(Data excerpts)

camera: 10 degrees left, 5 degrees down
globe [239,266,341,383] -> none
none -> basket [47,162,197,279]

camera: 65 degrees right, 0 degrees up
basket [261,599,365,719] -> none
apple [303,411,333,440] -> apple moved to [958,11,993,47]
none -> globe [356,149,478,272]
==
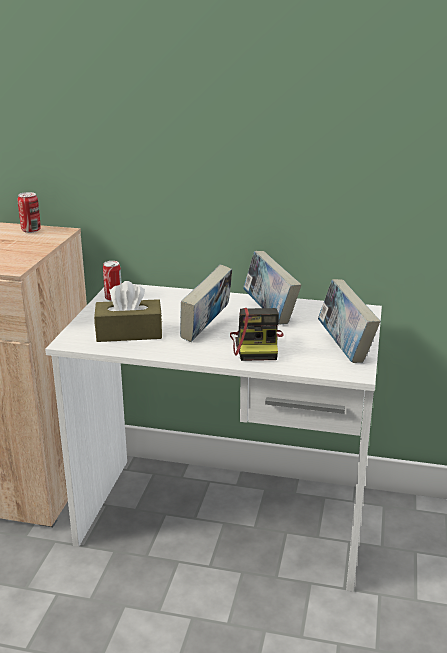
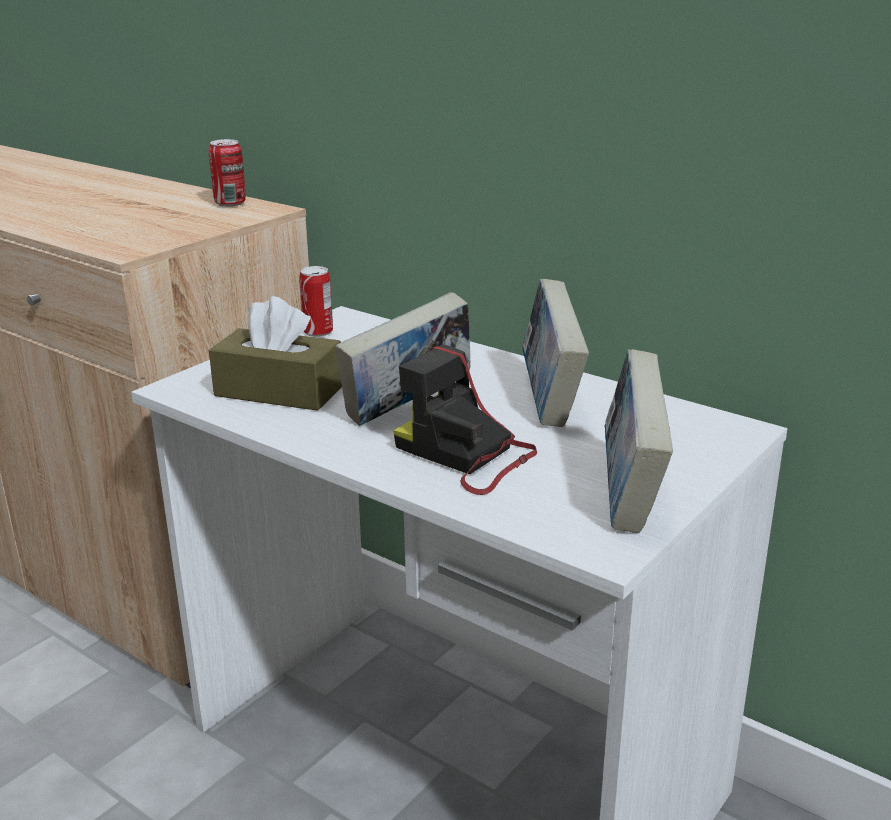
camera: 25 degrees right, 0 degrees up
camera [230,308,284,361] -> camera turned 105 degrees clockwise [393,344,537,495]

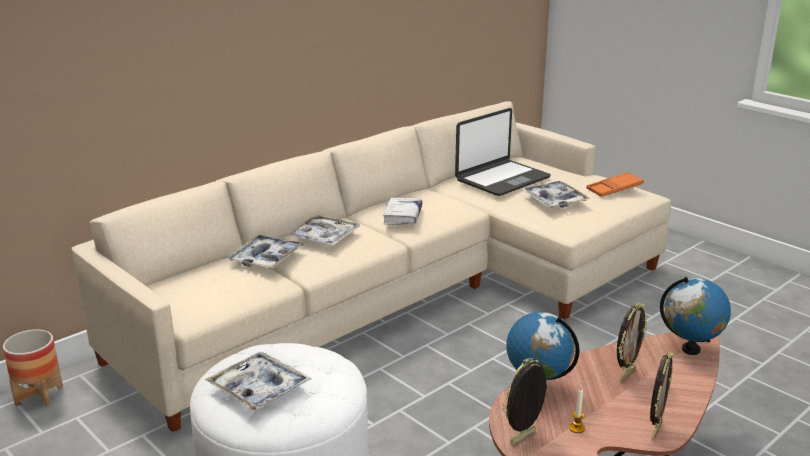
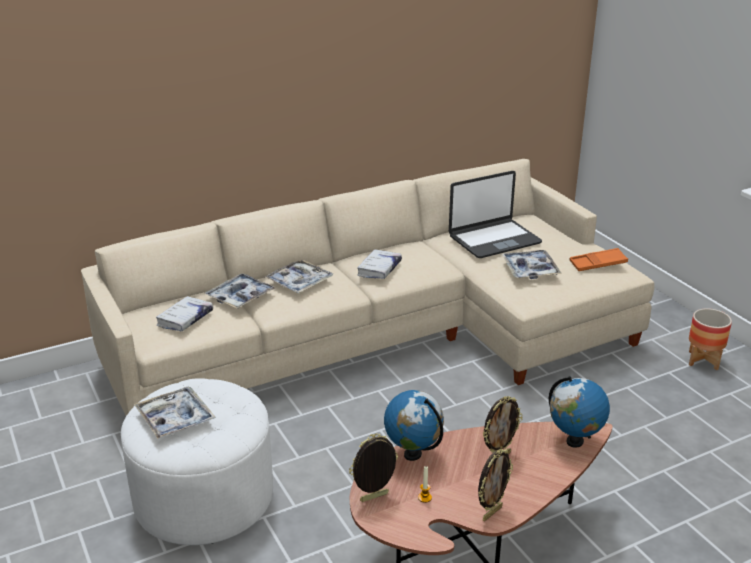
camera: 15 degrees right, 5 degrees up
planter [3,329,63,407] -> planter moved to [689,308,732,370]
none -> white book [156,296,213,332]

> _EXERCISE GOAL_: Your reply is to repeat, unchanged, the lines above running from the one with "camera: 10 degrees left, 5 degrees down" up to and including the one with "none -> globe [356,149,478,272]".

> _RESPONSE FOR THIS EXERCISE_:
camera: 10 degrees left, 5 degrees down
globe [239,266,341,383] -> none
none -> basket [47,162,197,279]

camera: 65 degrees right, 0 degrees up
basket [261,599,365,719] -> none
apple [303,411,333,440] -> apple moved to [958,11,993,47]
none -> globe [356,149,478,272]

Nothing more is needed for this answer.